Does training for compositional sensitivity hurt dense retrieval?

Adding structure-targeted negatives to dense retrieval training consistently degrades zero-shot performance (8-40% nDCG@10 drop) while only partially improving compositional discrimination. This is a geometric trade-off in high-dimensional cosine spaces, not a tuning problem.

Why do large language models fail at complex linguistic tasks?

Top-tier LLMs like Llama3-70b consistently misidentify embedded clauses, verb phrases, and complex nominals. Performance degrades predictably as syntactic depth increases, revealing that statistical learning captures surface patterns but not deep grammatical rules.

Does LLM grammatical performance decline with structural complexity?

LLMs show systematic performance decline as syntactic depth and embedding increase. Simple sentences are handled well while complex structures with recursion and embedding fail consistently, suggesting LLMs learned surface heuristics rather than structural grammar rules.

Do overly hard RLVR samples actually harm model capabilities?

Training on nearly-impossible problems causes models to learn degenerate shortcuts rather than genuine reasoning, and these shortcuts contaminate pre-existing capabilities. Group-relative normalization treats rare accidental successes as high-advantage trajectories, reinforcing answer repetition and computation-skipping instead of sound reasoning patterns.

Why does removing spurious cues sometimes hurt model performance?

Removing spurious cues degrades performance in heuristic override tasks, opposite to shortcut learning predictions.
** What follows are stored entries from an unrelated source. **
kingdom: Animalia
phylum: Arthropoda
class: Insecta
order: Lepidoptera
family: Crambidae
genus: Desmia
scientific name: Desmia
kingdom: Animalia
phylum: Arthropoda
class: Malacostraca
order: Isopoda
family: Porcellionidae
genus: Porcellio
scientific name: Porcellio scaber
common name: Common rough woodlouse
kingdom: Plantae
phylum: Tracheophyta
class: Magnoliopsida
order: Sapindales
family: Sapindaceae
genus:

The failure mode is integrating conflicting signals rather than ignoring distractors—a frame problem, not feature selection.

Does negative reinforcement alone outperform full reinforcement learning?

Training with only negative samples consistently improves Pass@k across the spectrum, often matching full PPO and GRPO. Negative reinforcement suppresses incorrect trajectories while preserving diversity, whereas positive-only reinforcement degrades higher-k performance by concentrating probability mass.

Can small models match large models on function calling?

Small models fine-tuned via DPO on correct and incorrect function-calling examples from a large teacher model achieve high accuracy on logical and mathematical tasks. DPO's explicit negative examples directly target the rigid output format failures where SFT alone underperforms.

Does critiquing errors teach deeper understanding than imitating correct answers?

Training models to critique noisy responses outperforms training on correct answers because critique forces engagement with failure modes and structural reasoning. Even imperfect critique supervision beats correct-answer imitation, showing how weak surface-pattern learning is for building genuine understanding.

Why does self-correction training on offline data fail?

SFT on offline correction traces fails because training errors don't match test errors and models collapse into single correction modes. Multi-turn online RL under the model's own error distribution successfully trains self-correction by letting models practice correcting their actual mistakes.